1件申請による数次相続登記通知 その3 3要素の事情斟酌できれば登記可
〇数次相続が生じている場合において最終的な遺産分割協議の結果のみが記載されてた遺産分割協議書を添付してされた相続による所有権の移転の登記の可否について
(平成29・3・28不登第64号福岡法務局民事行政部長照会、平成29・3・30民二第236号民事局民事第二課長回答、平成29・3・30民二第237号法務局民事行政部長(福岡を除く。

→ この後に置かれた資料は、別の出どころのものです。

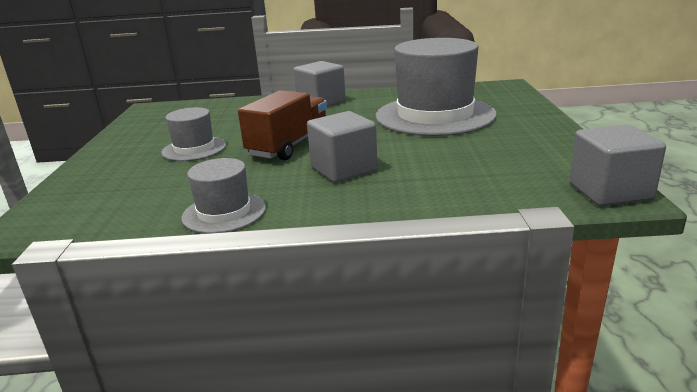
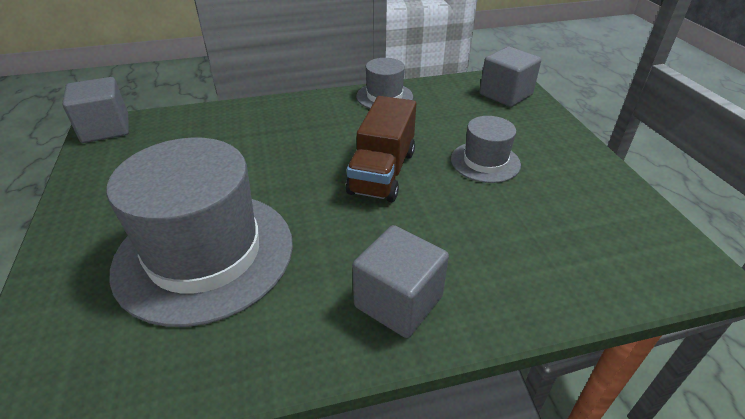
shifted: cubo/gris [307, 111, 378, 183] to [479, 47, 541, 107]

)・地方法務局長宛て民事局民事第二課長通知)
続きです。
以上を踏まえて、まずベストは中間相続の結果記載もあることだと。
そりゃ当然なのですが。
しかし、不登法61条が登記原因情報証明の提供を求める趣旨は何か。
登記原因の真実性を可能な限り確保し、登記の正確性を向上させることだ。
であれば、中間相続の協議結果が分割協議書に記載されていなくても、
△
・登記情報中の登記原因の記載により、相続の経緯及び中間の相続が単独相続であったことが明らかにされていること【A】、また、
・このような相続による所有権の移転の経緯とすることが、添付情報である戸籍及び除籍の謄本等から判明する相続関係からして、遺産分割をした相続人の意思として合理的なものと解釈できること【B】、加えて、
・遺産分割協議書中に各自の相続毎の遺産分割協議の当事者となるべき者の署名押印があるなど、各自の相続について当事者となるべき相続人全員が関与した上で遺産分割協議が行われたと考えられること等【C】
の事情が認められるのであれば、
最終的な遺産分割協議結果のみが記載された遺産分割協議書が登記原因情報として添付された場合であっても、1件申請による数次相続登記をすることは可能であると考えられる。
▽
(注:文中の区分や記号設定は、原文には存在しない)
このように述べたうえで、
「年月日B相続、年月日E相続、年月日相続」により、【A】を満たし。
「A名義の不動産をGが単独で相続した」旨記載で、【B】を満たし。
第一次相続から第三次相続までの相続人全員の署名押印で、【C】を満たす。
よって、本件申請に係る登記をして差し支えないと回答された由。
この照会回答・通知は、実務上は必須の知識になるかもしれません。
(税理士・公認会計士 濱田康宏)
[北詰司法書士によるコメント]
いままで何枚も協議書を作らないといけないのが、1枚でOKと。
おそらく時代背景として、所有者不明土地等が問題になってきたことも背景にはあると思います。
個人的には実際の遺産分割協議書のひな形も教えて欲しかったです。